By Amy Zimmer | June 2, 2011 7:12am | Updated on June 2, 2011 7:11am

By Amy Zimmer

DNAinfo News Editor

TURTLE BAY — It's been called the most famous costume in the history of the silver screen — Marilyn Monroe's white dress that famously flew upwards as she stood above a Manhattan subway grate.

Now a group of New Yorkers wants to bring the dress, which Monroe wore atop a grate at Lexington Avenue near 51st Street in "The Seven Year Itch," back to the city.

The dress isn't going to come cheap. An auction house expects the William Travilla-designed frock to fetch up to $2 million when it goes on the block in Beverly Hills on June 18.

"We want to make sure it stays in New York and goes to a good home," said Darlene Newman, who has been spearheading the Save The Dress campaign in an attempt to raise enough money through small donations to buy it.

The group won't say how much it has raised so far, but organizers said it has been "in talks" with museums that would possibly house it.

"It should be in a museum like the Smithsonian, but in New York," Newman added. "Why would we want it to end up in someone's closet?"

On Wednesday, which would have been Monroe's 85th birthday, the group tried to get the word out while standing beside a mannequin dressed in a replica of the halter top dress.

The mannequin stood atop the same Lexington Avenue grate where the movie's iconic publicity shots were taken in September of 1954.

Monroe's dress, the crown jewel of Profiles in History's June 18 auction in Beverly Hills, is expected to fetch $2 million, the auction house said.

The beaded gown she wore while singing "Happy Birthday, Mr. President" to John F. Kennedy fetched nearly $1.3 million in a 1999 auction.

Newman also runs an entertainment technology company, inQuicity, that creates smart phone apps locating spots where famous things have happened. Monroe's subway grate was one of the first locations her company mapped out, she said.

She was joined at the press conference by Miss New York 2009 Alyse Zwick and actress Liza St. John, who has played Monroe on stage and screen. Both said Monroe was a big influence on them.

"Marilyn was very much of the people," said Scott Trent, who is also working on the campaign. "She was an entrepreneur and formed her own production company.

"Despite her movie persona, she was known for taking on the studio bosses, making she got to approve directors of any production she appeared in."

The campaign has several events coming up, including a Marilyn Monroe-themed June 11 scavenger hunt.

Debbie Reynolds, herself a movie star, bought the dress in 1974 for a reported $200, and is now putting it up for auction along 700 other historic props and costumes.

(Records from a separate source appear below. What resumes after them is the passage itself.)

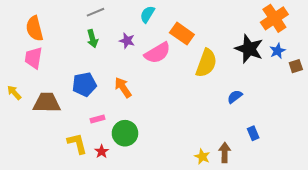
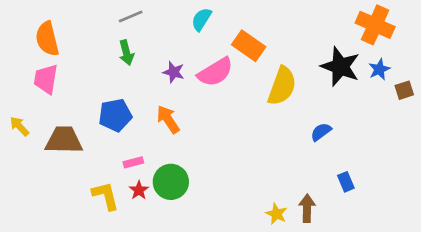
orange cross: (274, 18) -> (375, 25), turned -32
purple star: (127, 41) -> (174, 72), moved
red star: (102, 151) -> (139, 190), moved

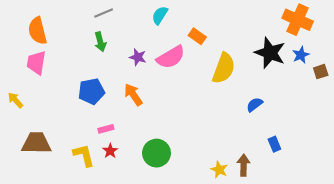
orange rectangle: (249, 46) -> (197, 36), size x0.7
brown trapezoid: (64, 140) -> (36, 143), moved
green circle: (171, 182) -> (156, 153), moved

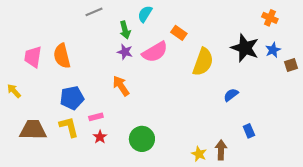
orange cross: (298, 20) -> (270, 18), size x0.6
orange semicircle: (37, 31) -> (62, 56), moved
green arrow: (100, 42) -> (125, 30), moved
blue pentagon: (91, 91) -> (72, 98), moved
yellow L-shape: (84, 155) -> (69, 127), moved

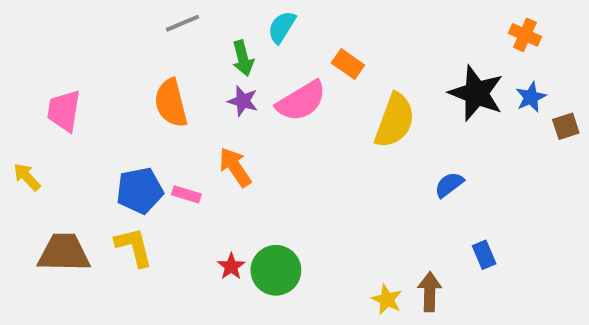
orange semicircle: (62, 56) -> (171, 103), moved
pink rectangle: (96, 117) -> (186, 194), moved, turned 32
red star: (100, 137) -> (231, 266), moved

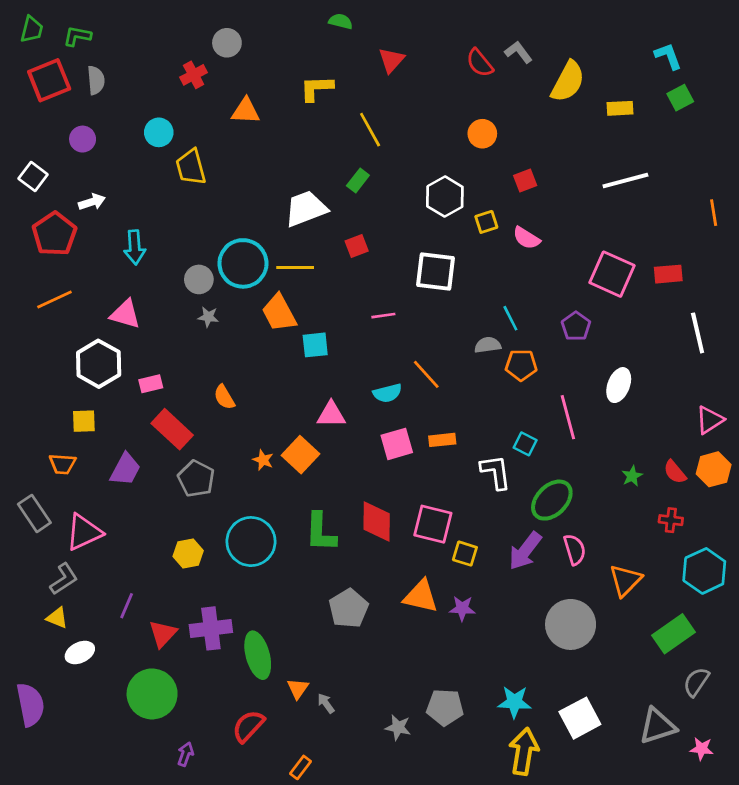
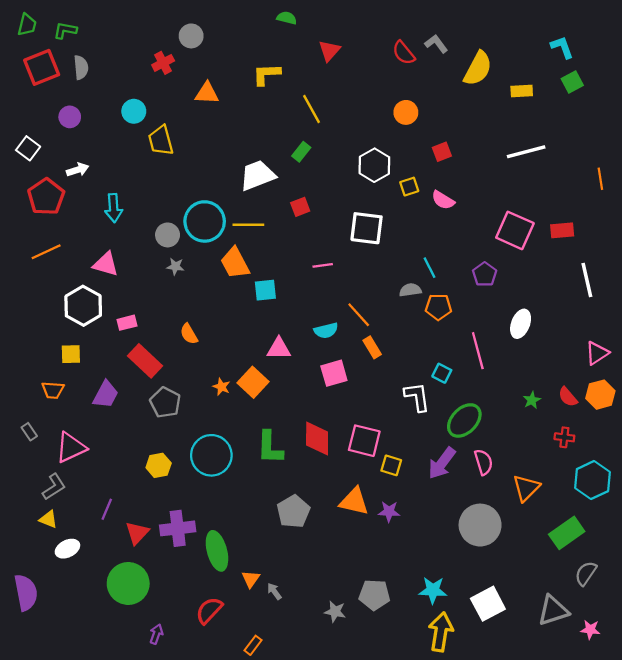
orange rectangle: (442, 440) -> (372, 347), moved, turned 65
gray rectangle: (34, 513) -> (29, 432), size x0.6

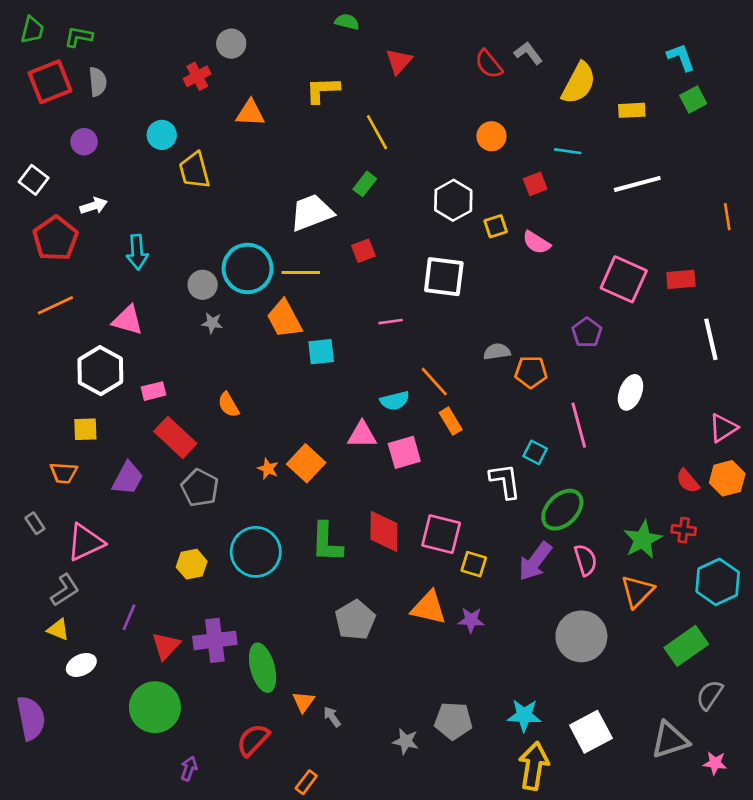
cyan line: (429, 268) -> (568, 151), moved, turned -55
pink triangle: (279, 348) -> (362, 435), moved
green star: (532, 400) -> (643, 540), moved, size x1.8

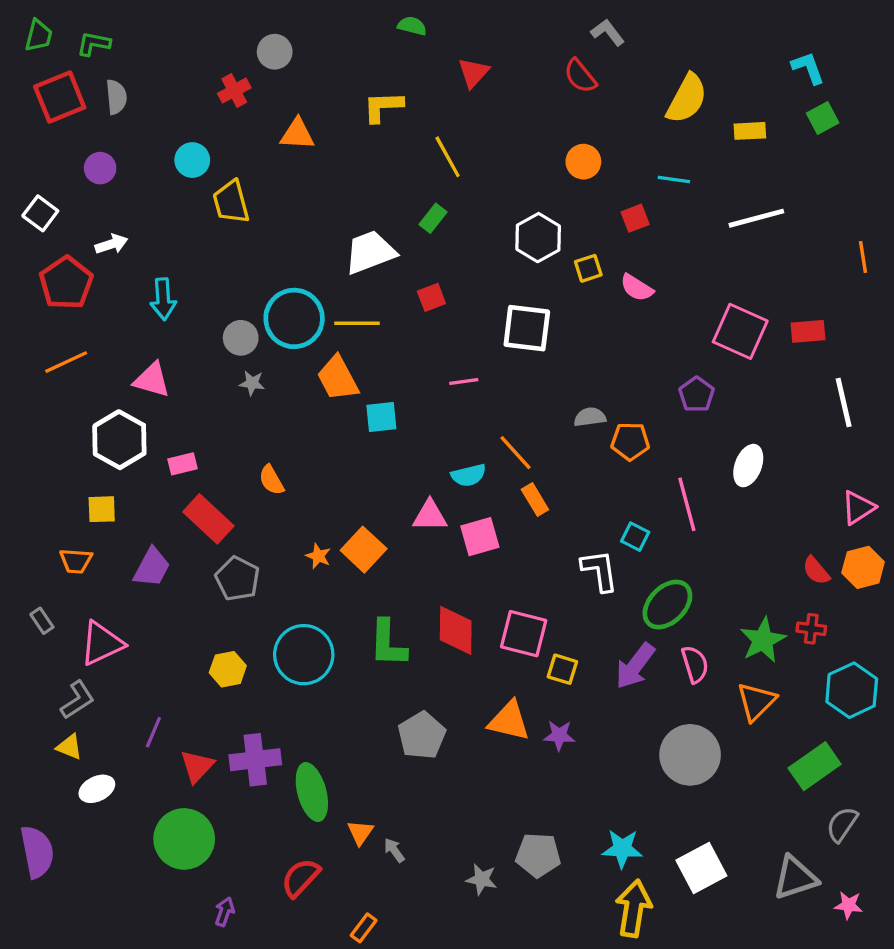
gray L-shape: (528, 53) -> (608, 32), moved

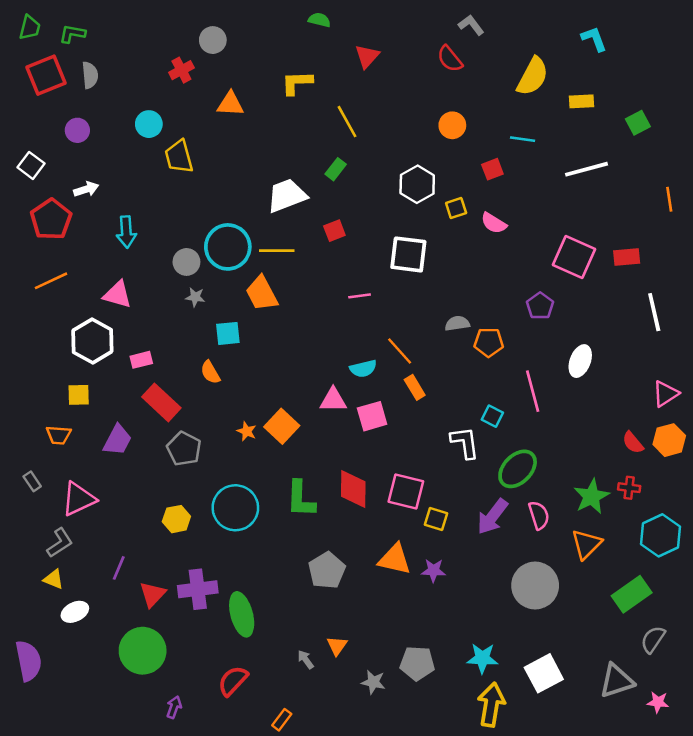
cyan L-shape: (808, 68) -> (594, 39), moved
green square: (823, 118) -> (638, 123), moved
cyan square: (381, 417) -> (228, 333), moved
orange triangle: (360, 832) -> (337, 646), moved

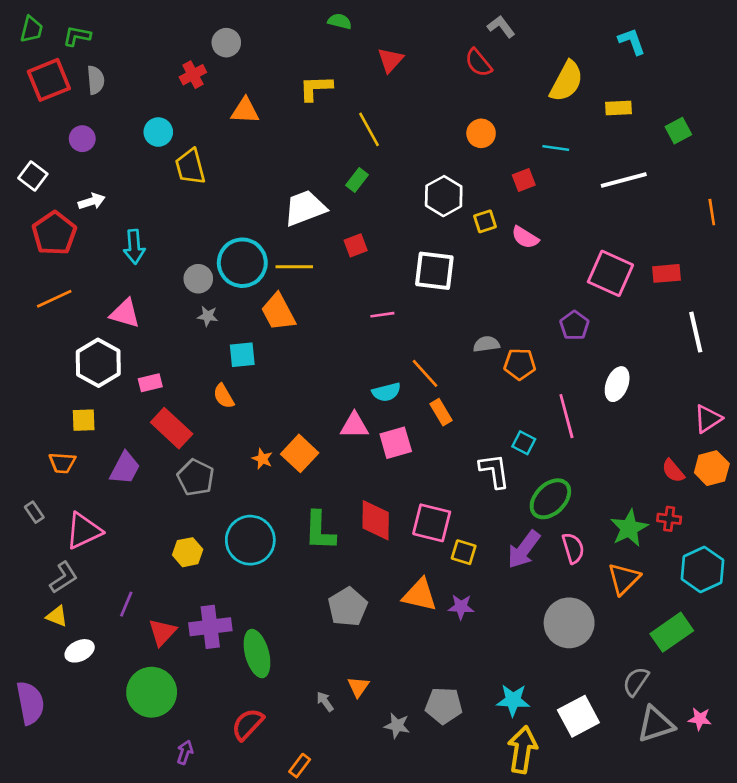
gray semicircle: (653, 639) -> (636, 682), moved
pink star: (658, 702) -> (700, 719), moved

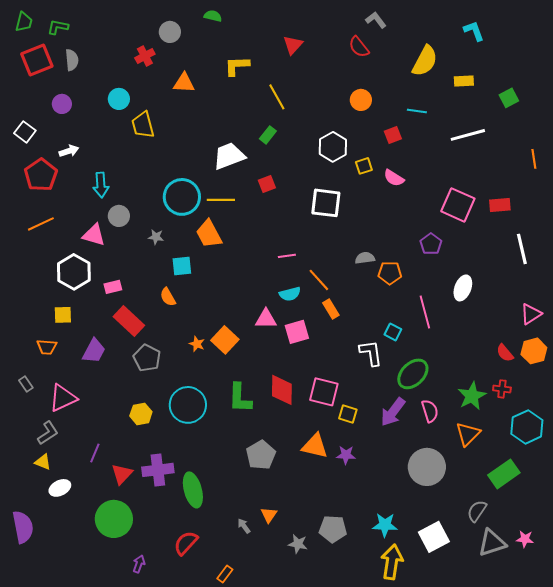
green semicircle: (340, 21) -> (213, 16), moved
gray circle: (198, 279) -> (119, 216), moved
pink line: (382, 315) -> (287, 256), moved

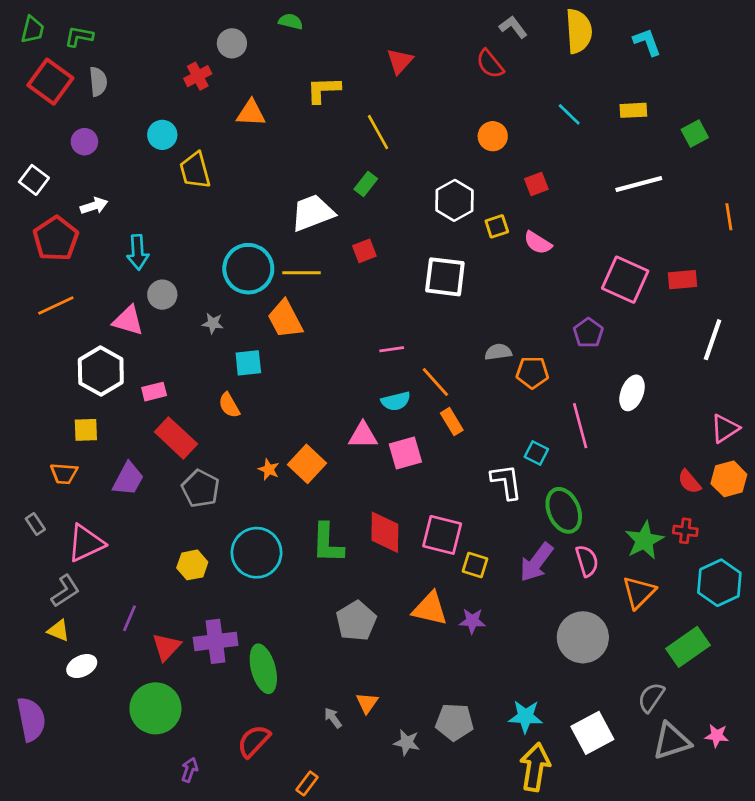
red square: (37, 60) -> (50, 82), turned -32
yellow semicircle: (425, 61) -> (579, 31), moved, turned -32
cyan line: (417, 111) -> (569, 114), moved, turned 36
white line: (522, 249) -> (713, 340), turned 32
green ellipse: (413, 374) -> (564, 510), turned -68

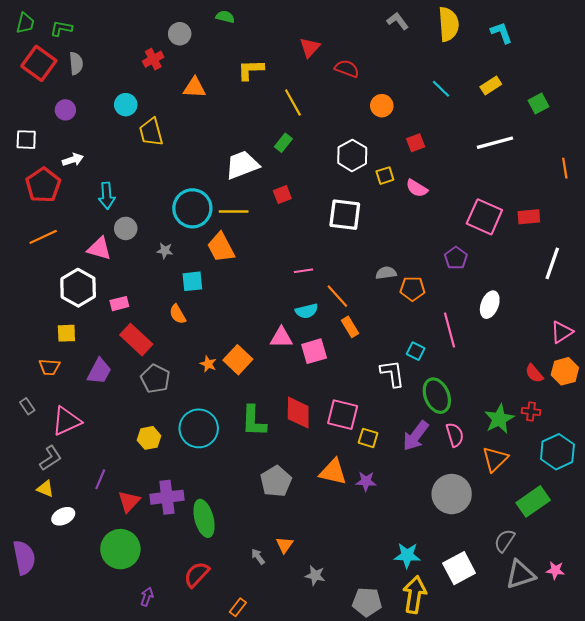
red semicircle: (490, 64) -> (347, 69), moved, turned 150
yellow rectangle: (633, 110) -> (491, 86), turned -30
white square: (34, 180) -> (26, 140), turned -35
gray pentagon: (454, 722) -> (367, 602), moved

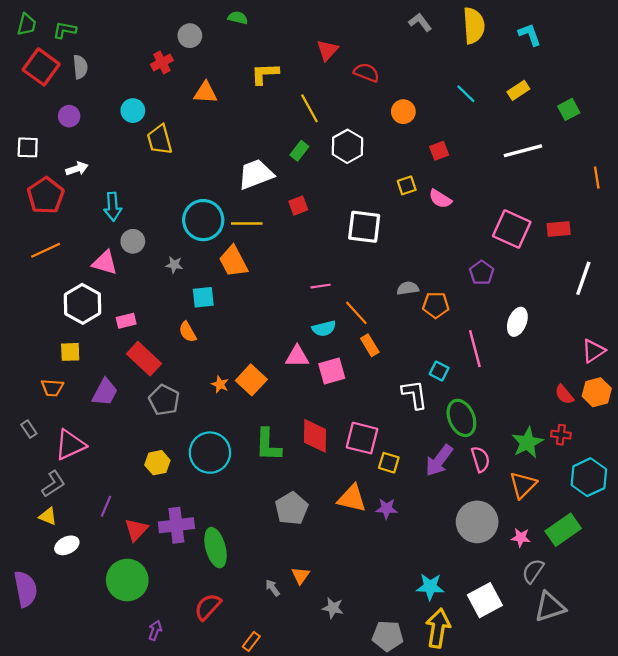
white hexagon: (352, 155) -> (347, 146), moved
pink star: (555, 570) -> (521, 538), moved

Newman said if the campaign doesn't win the dress at auction it will refund people's contributions or donate them to a cause Monroe would have supported, like foster children or Alzheimer's.

Andrew Hansford, the curator of the Travilla estate who brought the replica dress, read notes from the designer about making the dress.

"'I had to portray Marilyn as pure and lovely almost like talcum powder,'" Hansford said. The designer considered it a "silly little dress," Hansford acknowledged, "But Marilyn adored it. It made her an international icon."